Schoolhouse used to have info on how LAs handled HE, I don't know if they still do, though. I have been home edding for a long time and don't really need support now.

As far as groups go, just join, it won't matter if eventually you choose not to HE, no one will judge you or bother too !much.

Where about are you? You might find that you are on an area like mine, where home Ed is unheard of. The last Iooked, our LA ha 11 kids registered and 4 of those were mine!

onlyoneboot Mon 16-Nov-15 12:05:40

I think it will depend on where you are. In my region home ed didn't even feature on the council website, against Scottish Government good practice, but once I contacted the council they provide forms and were very helpful. I got the impression it was a very rare event. Due to our circumstances, we've ended up registered to the authority but not in school so not fully home ed but deregistering completely would not have been a problem.

Lessstressedhemum Mon 16-Nov-15 13:31:33

Our council doesn't have anything on its website or anything either nor a named person with responsibility for home Ed. In fact everything they do contravened the Scottish Government's code of good practice!

I think if you live in an area where home Ed is more common, you are likely to get a better response but NAC are awful.
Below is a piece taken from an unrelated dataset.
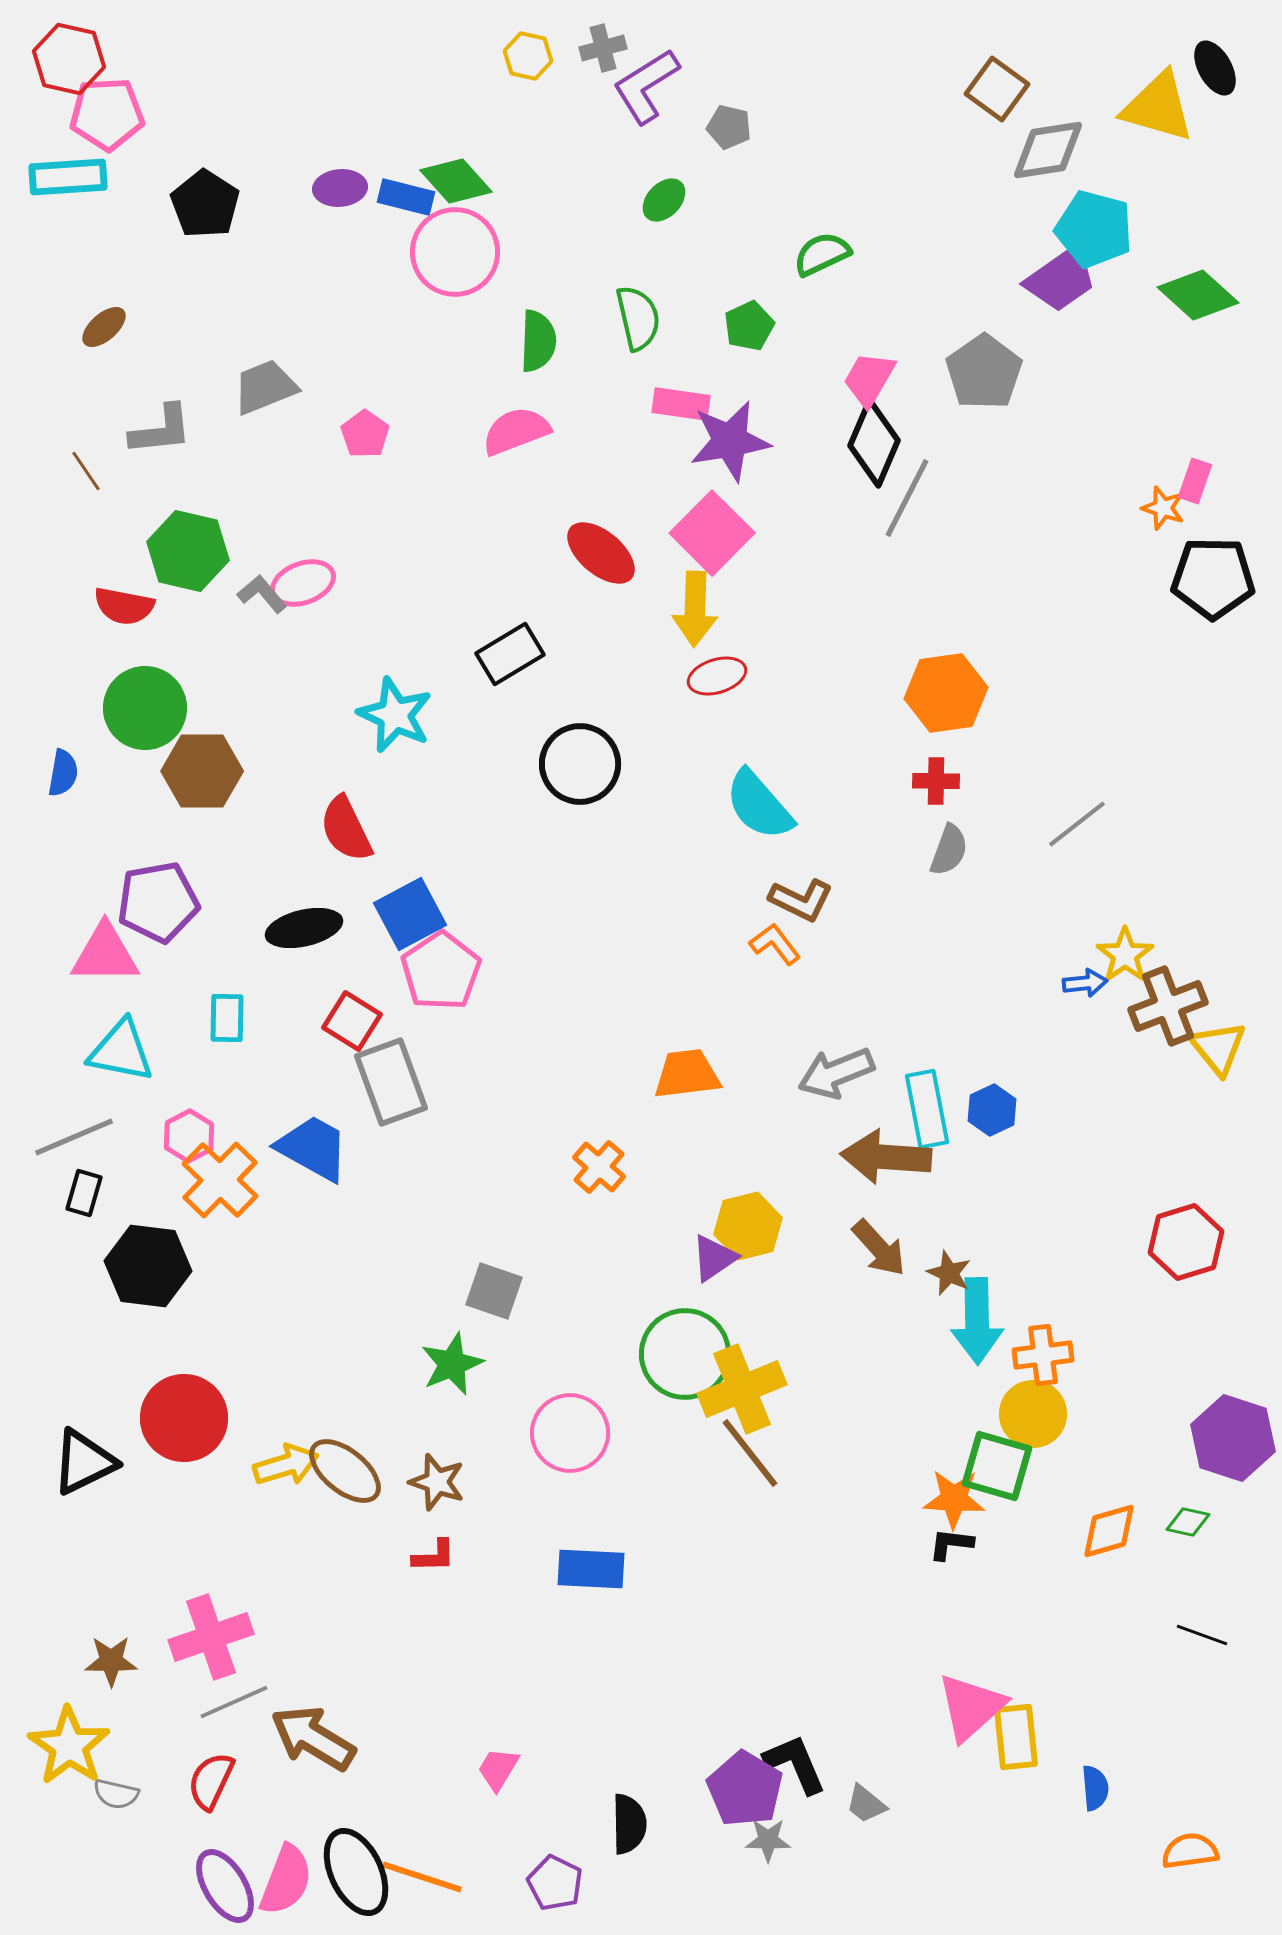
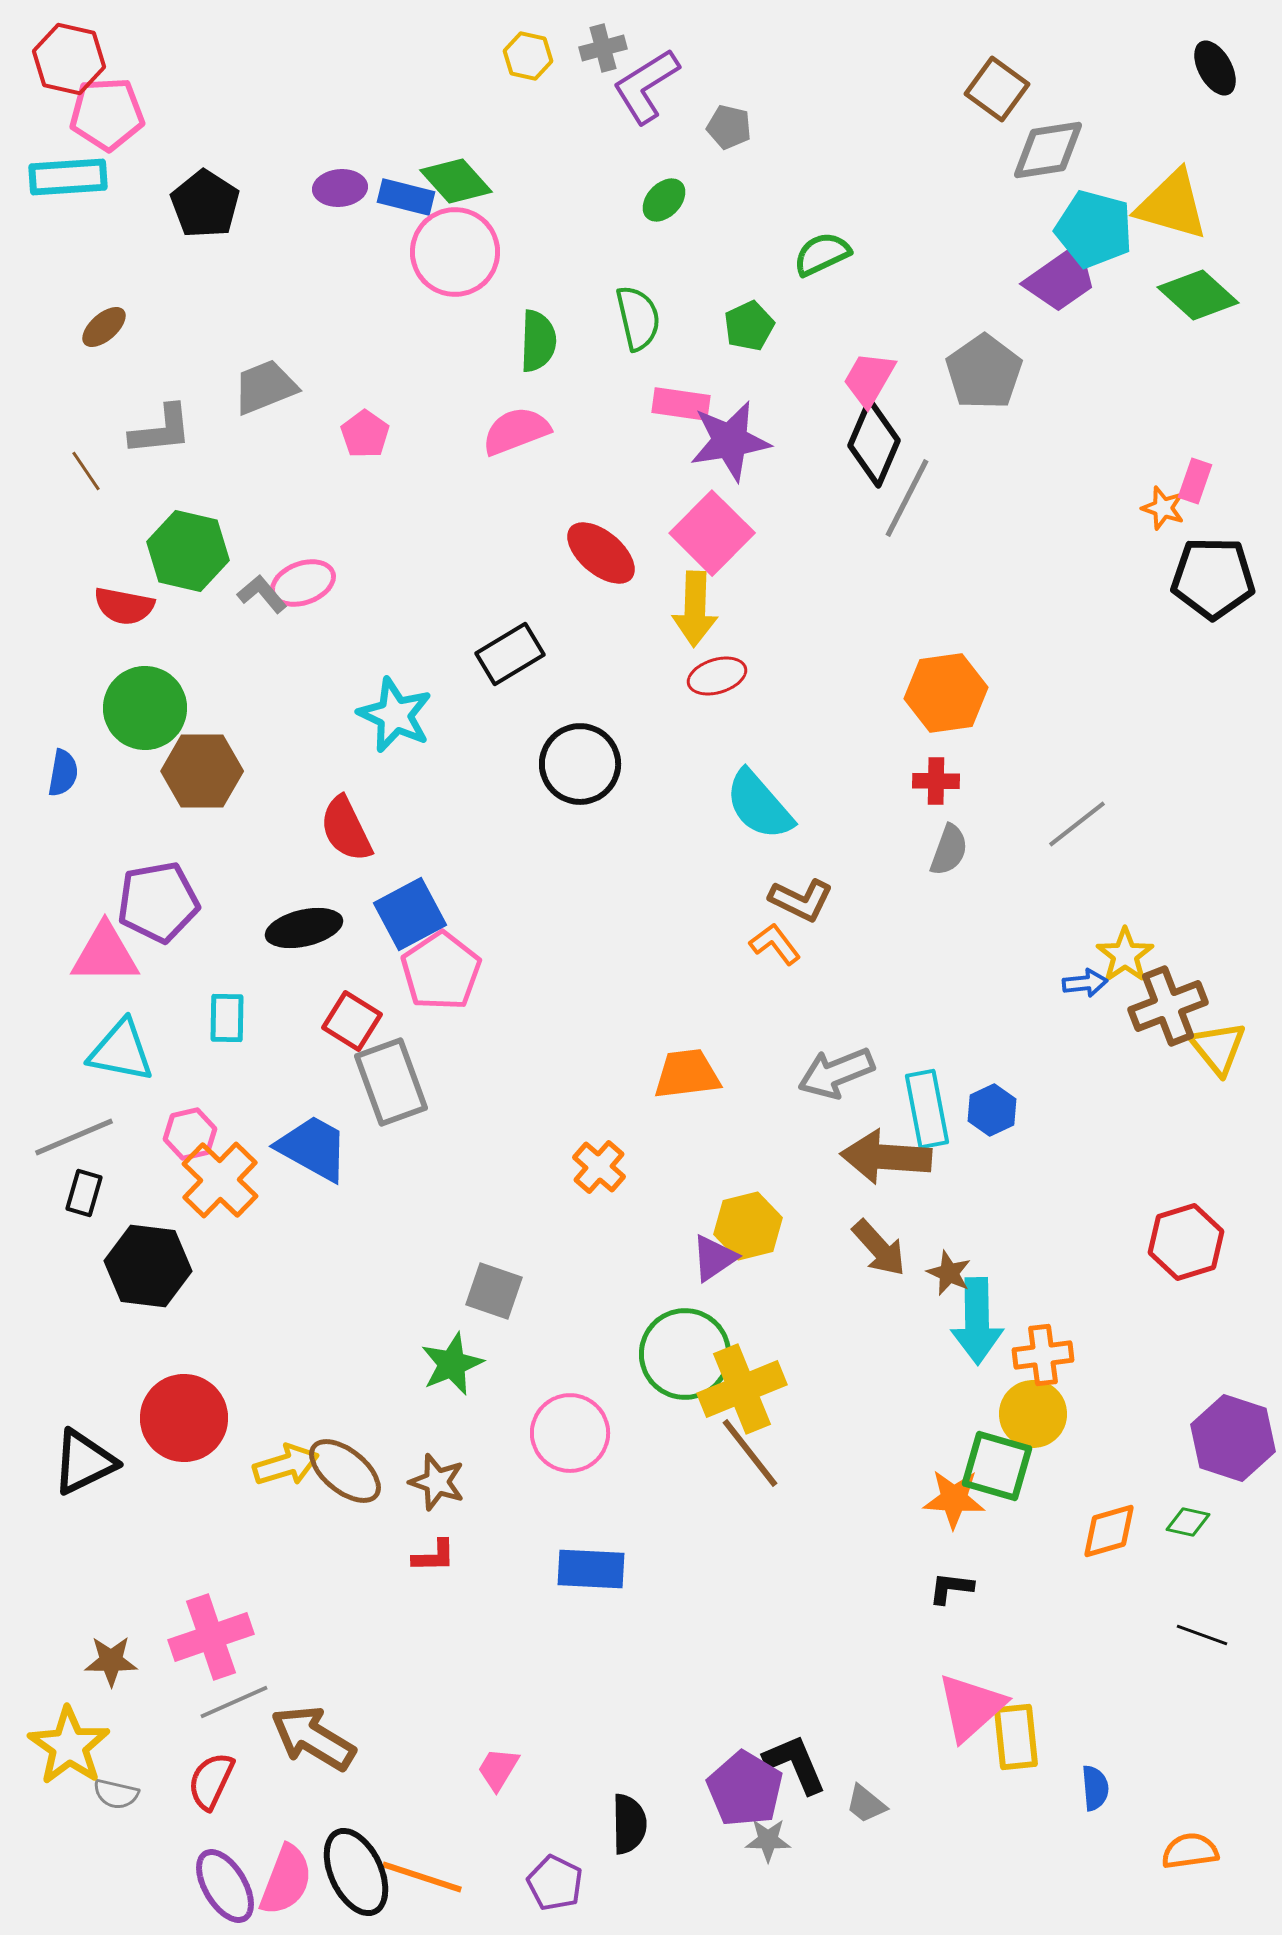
yellow triangle at (1158, 107): moved 14 px right, 98 px down
pink hexagon at (189, 1136): moved 1 px right, 2 px up; rotated 15 degrees clockwise
black L-shape at (951, 1544): moved 44 px down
The whole thing made my husband I'll. They were doing things like randomly turning up at his workplace to question him, phoning our home about 10 times a day (no exaggeration)and getting the head teachers of both primary and secondary schools involved even though one of my kids was transitioning from primary to secondary and one hadn't started school yet, both circumstances under which no permission is needed to withdraw.

I hope that you have an easié time of it than we did. Again, I recommend contacting Schoolhouse for advice and support.

murmuration Mon 16-Nov-15 13:45:57

Ooh, our council does have something on its website! Is that a good sign, then? I hope so. No idea how many home educate around here. I suppose if I joined that Facebook group I'd know more...

I'm quite worried if they are pushy, as that is likely to create even more problems. DH I imagine would not take it nicely, and I worry he'd respond aggressively and it might make for all sorts of problems. He's very territorial and protective, and wouldn't take well to someone wanting to come in the house.